I was thinking of trying to use some hard-tension classical guitar strings, if not extra-hard, and trying to get at least three semitones lower without losing too much tension that it sounds bad. Does this sound like a hiding to nothing? (I can't believe how many times I've used that phrase today on massively different online discussion boards...)

I tune my guitar to open C, and my baritone ukes a semitone lower than normal, and like how detuning can warm up a not so expensive instrument.

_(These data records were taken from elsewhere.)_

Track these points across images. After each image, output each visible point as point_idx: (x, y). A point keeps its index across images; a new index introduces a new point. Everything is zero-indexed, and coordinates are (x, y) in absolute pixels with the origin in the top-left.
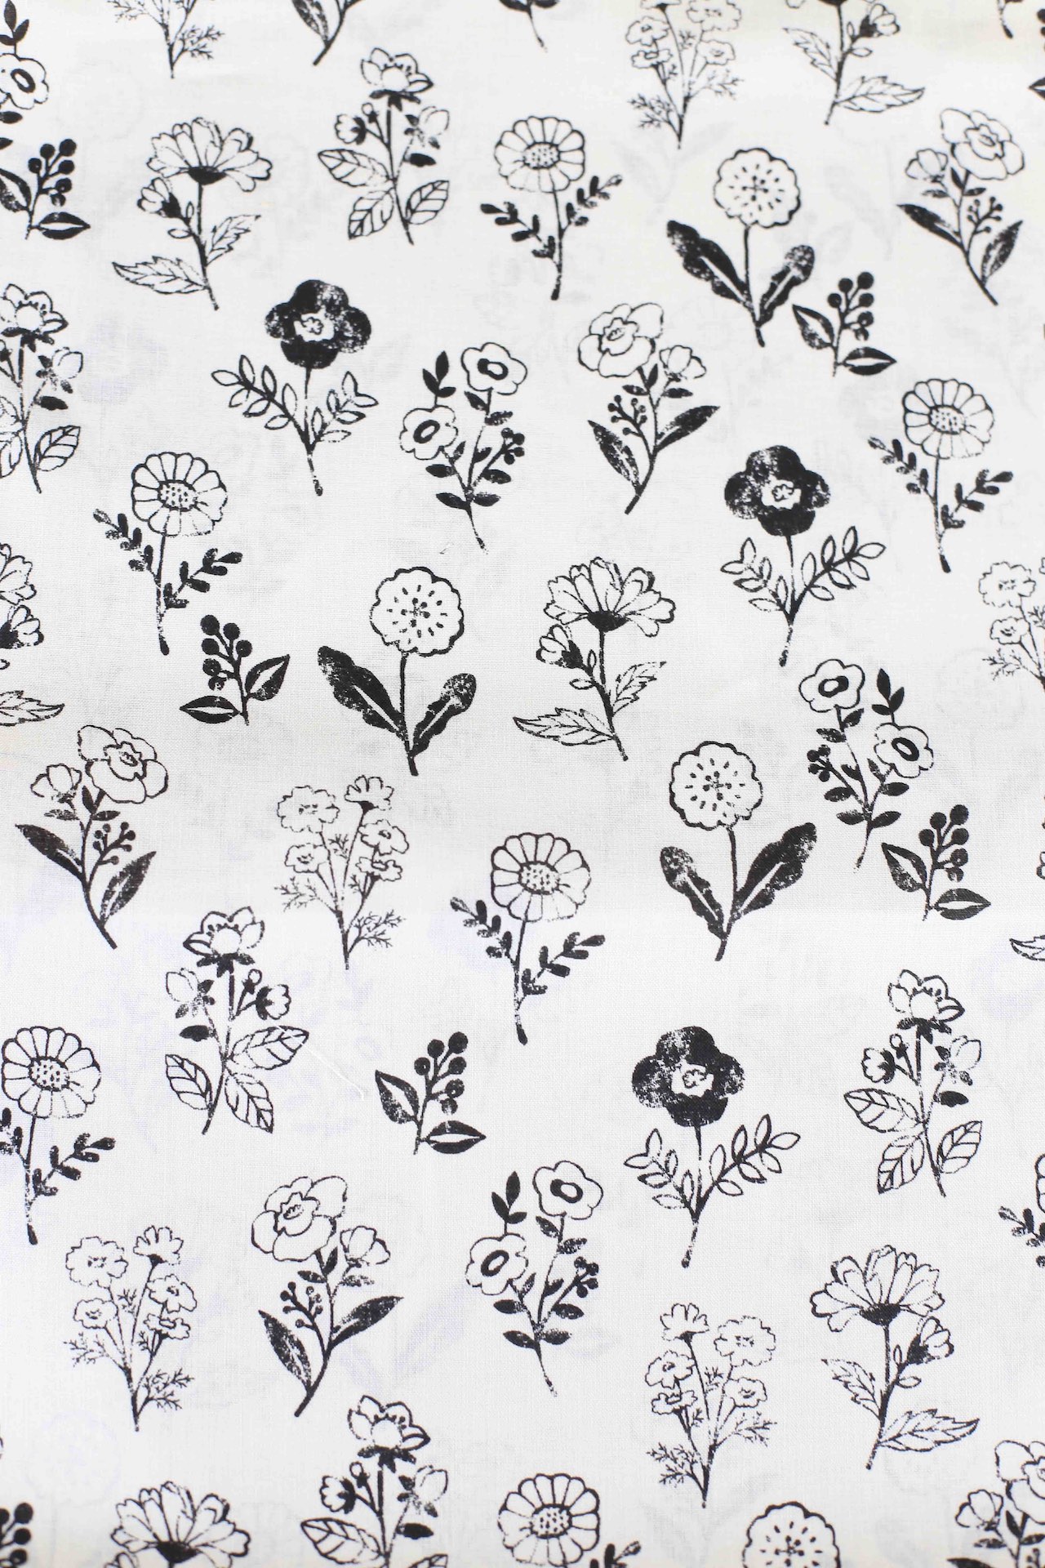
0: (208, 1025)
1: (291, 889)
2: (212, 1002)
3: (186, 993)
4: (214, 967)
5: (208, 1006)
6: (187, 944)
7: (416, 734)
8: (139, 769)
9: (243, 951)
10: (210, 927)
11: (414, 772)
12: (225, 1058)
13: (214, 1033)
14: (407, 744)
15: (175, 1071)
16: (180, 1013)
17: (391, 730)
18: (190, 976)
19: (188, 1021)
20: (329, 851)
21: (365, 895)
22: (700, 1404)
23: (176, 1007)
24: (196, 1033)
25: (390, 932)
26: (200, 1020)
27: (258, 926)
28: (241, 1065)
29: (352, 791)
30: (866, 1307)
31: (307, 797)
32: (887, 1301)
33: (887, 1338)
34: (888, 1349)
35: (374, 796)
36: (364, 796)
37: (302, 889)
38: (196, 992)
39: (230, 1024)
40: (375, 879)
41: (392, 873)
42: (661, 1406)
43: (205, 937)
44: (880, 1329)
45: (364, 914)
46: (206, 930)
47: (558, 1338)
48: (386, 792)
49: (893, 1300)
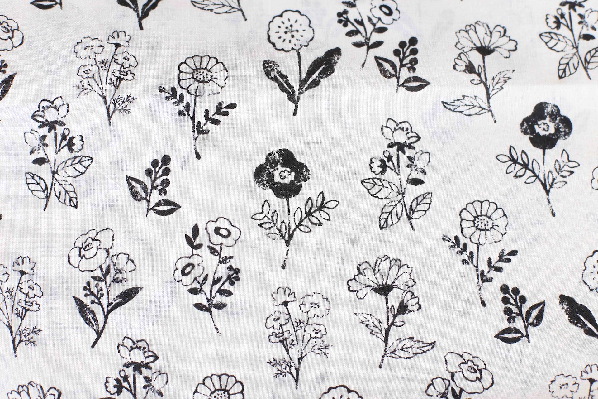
0: (45, 157)
1: (81, 86)
2: (47, 145)
3: (35, 142)
4: (47, 128)
5: (45, 148)
6: (33, 117)
7: (143, 9)
8: (10, 34)
9: (60, 119)
10: (43, 107)
11: (141, 28)
12: (54, 173)
13: (48, 161)
14: (138, 14)
15: (30, 181)
16: (32, 152)
17: (130, 7)
18: (35, 133)
19: (36, 156)
20: (99, 68)
21: (116, 88)
22: (293, 337)
23: (30, 149)
24: (40, 161)
25: (130, 106)
26: (41, 155)
27: (66, 106)
28: (61, 176)
29: (110, 38)
30: (376, 286)
31: (89, 42)
32: (386, 283)
33: (387, 302)
34: (387, 307)
35: (122, 40)
36: (116, 41)
37: (86, 86)
38: (39, 141)
39: (55, 156)
40: (121, 79)
41: (130, 76)
42: (273, 339)
43: (41, 113)
44: (383, 298)
45: (116, 96)
46: (41, 109)
47: (221, 306)
48: (127, 38)
49: (390, 282)
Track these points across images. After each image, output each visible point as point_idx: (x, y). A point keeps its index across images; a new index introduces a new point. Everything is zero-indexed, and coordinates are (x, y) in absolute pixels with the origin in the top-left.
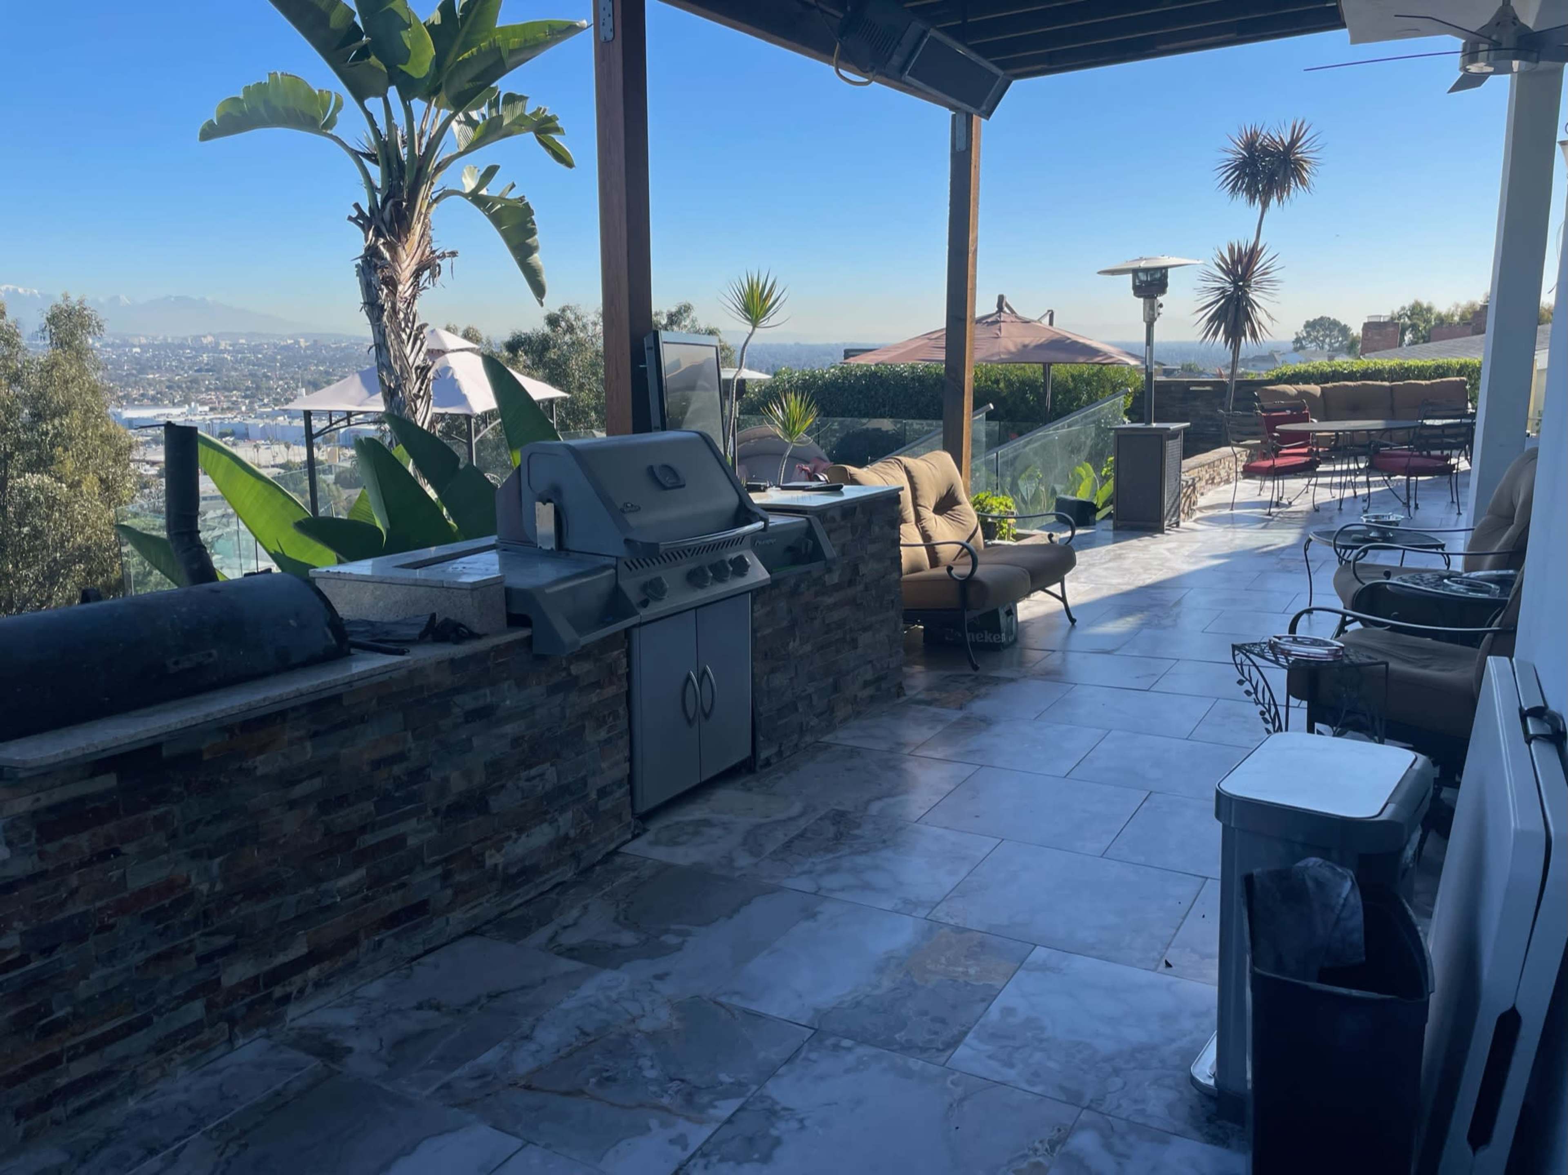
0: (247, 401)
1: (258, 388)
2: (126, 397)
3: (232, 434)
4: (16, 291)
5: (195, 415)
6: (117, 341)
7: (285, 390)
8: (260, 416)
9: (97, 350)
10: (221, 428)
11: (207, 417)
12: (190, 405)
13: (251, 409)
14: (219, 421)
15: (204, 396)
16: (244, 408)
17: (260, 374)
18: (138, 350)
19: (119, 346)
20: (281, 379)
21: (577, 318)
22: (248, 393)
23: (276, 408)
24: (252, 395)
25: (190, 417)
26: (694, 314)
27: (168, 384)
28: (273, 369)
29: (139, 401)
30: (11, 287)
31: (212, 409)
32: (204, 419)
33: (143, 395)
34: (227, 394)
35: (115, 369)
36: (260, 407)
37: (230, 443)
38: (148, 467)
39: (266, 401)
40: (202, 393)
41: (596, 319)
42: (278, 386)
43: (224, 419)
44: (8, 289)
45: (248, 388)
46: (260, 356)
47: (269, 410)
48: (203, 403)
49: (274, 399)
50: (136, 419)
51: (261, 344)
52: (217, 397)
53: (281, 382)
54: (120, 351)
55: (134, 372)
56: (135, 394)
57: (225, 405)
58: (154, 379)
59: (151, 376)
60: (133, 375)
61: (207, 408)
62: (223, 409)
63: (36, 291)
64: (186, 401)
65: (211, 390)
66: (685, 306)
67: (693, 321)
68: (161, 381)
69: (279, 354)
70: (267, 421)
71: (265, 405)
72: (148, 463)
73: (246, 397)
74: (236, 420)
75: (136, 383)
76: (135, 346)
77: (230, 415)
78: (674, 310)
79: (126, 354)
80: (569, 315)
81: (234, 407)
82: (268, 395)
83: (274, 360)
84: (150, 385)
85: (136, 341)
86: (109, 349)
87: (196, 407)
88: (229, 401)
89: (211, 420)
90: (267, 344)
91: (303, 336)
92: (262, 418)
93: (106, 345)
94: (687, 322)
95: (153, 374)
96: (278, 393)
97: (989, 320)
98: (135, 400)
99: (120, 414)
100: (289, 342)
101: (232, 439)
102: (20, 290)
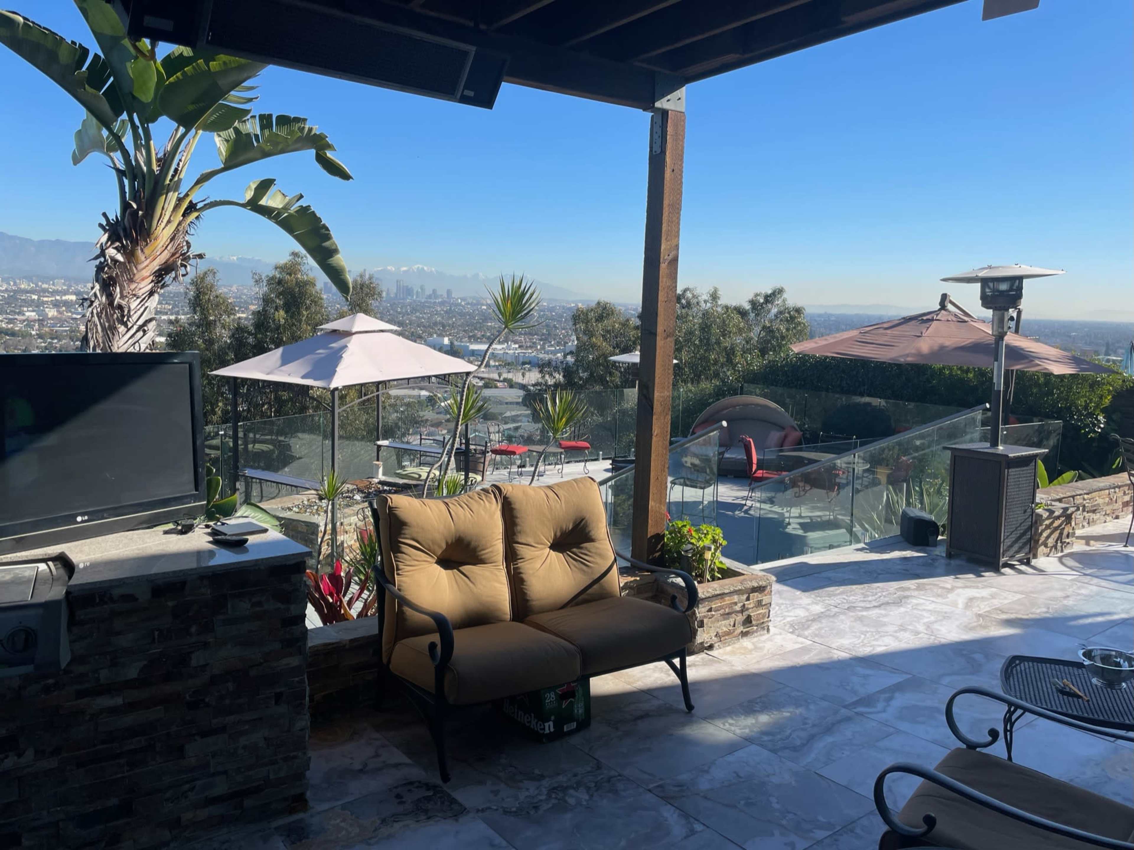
0: (542, 343)
1: (549, 334)
2: (474, 336)
3: (529, 363)
4: (423, 269)
5: (510, 350)
6: (474, 301)
7: (565, 336)
8: (547, 353)
9: (463, 306)
10: (523, 358)
11: (517, 352)
12: (508, 343)
13: (543, 348)
14: (523, 354)
15: (517, 338)
16: (539, 347)
17: (552, 325)
18: (485, 307)
19: (475, 305)
20: (564, 329)
21: (694, 296)
22: (543, 337)
23: (558, 348)
24: (545, 339)
25: (507, 351)
26: (785, 295)
27: (498, 329)
28: (560, 322)
29: (481, 339)
30: (420, 266)
31: (520, 347)
32: (514, 353)
33: (483, 336)
34: (531, 337)
35: (470, 318)
36: (548, 347)
37: (527, 369)
38: (478, 381)
39: (553, 343)
40: (516, 335)
41: (707, 298)
42: (562, 333)
43: (526, 353)
44: (418, 267)
45: (543, 334)
46: (554, 314)
47: (553, 349)
48: (515, 342)
49: (558, 342)
50: (476, 350)
51: (556, 306)
52: (525, 339)
53: (563, 331)
54: (475, 308)
55: (481, 321)
56: (479, 334)
57: (529, 344)
58: (491, 326)
59: (490, 324)
60: (480, 323)
61: (517, 346)
62: (527, 347)
63: (433, 269)
64: (506, 341)
65: (522, 334)
66: (779, 289)
67: (784, 301)
68: (495, 327)
69: (565, 313)
70: (550, 356)
71: (552, 346)
72: (479, 378)
73: (541, 340)
74: (533, 354)
75: (480, 327)
76: (483, 305)
77: (530, 351)
78: (769, 292)
79: (478, 310)
80: (689, 295)
81: (533, 346)
82: (554, 339)
83: (562, 317)
84: (488, 329)
85: (484, 302)
86: (469, 306)
87: (511, 345)
88: (531, 342)
89: (518, 353)
90: (559, 306)
91: (580, 301)
92: (548, 354)
93: (468, 304)
94: (779, 302)
95: (491, 323)
96: (560, 338)
97: (925, 318)
98: (478, 338)
99: (468, 346)
100: (572, 305)
101: (529, 366)
102: (425, 268)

I suppose I could also try my experiment on my all-mahogany tenor but I like the smaller sound of the Concert better for a reentrant tuning with no wound strings.

'Been there, done that'?

Presumably I can get two sets of Concert Uke strings out of four nylon guitar strings too...

Thanks.
 
I bought some cheap guitar strings & tried them on my tenor & a long neck soprano, the tenor worked well, the concert scale was 'usable'. :)

I presently have my long neck concert scale tuned to D G B E, (using tenor low G strings).
 
You can definitely get 2 semitones (Bb) lower with Southcoast HMU-NW or LHU-NW. 3 semitones (A) is "not recommended" but you could try it with the LHU set and if it didn't work, wind on up to Bb
 
Isn't a concert's body too small to do a good job of resonating the low notes in open chords when tuned b-flat -- especially if tuned linear (low f)?
It depends. I have a long neck soprano tuned with a low g that sounds just fine. Low F on concert is probably doable. My suggestions were for reentrant which I am sure is feasible.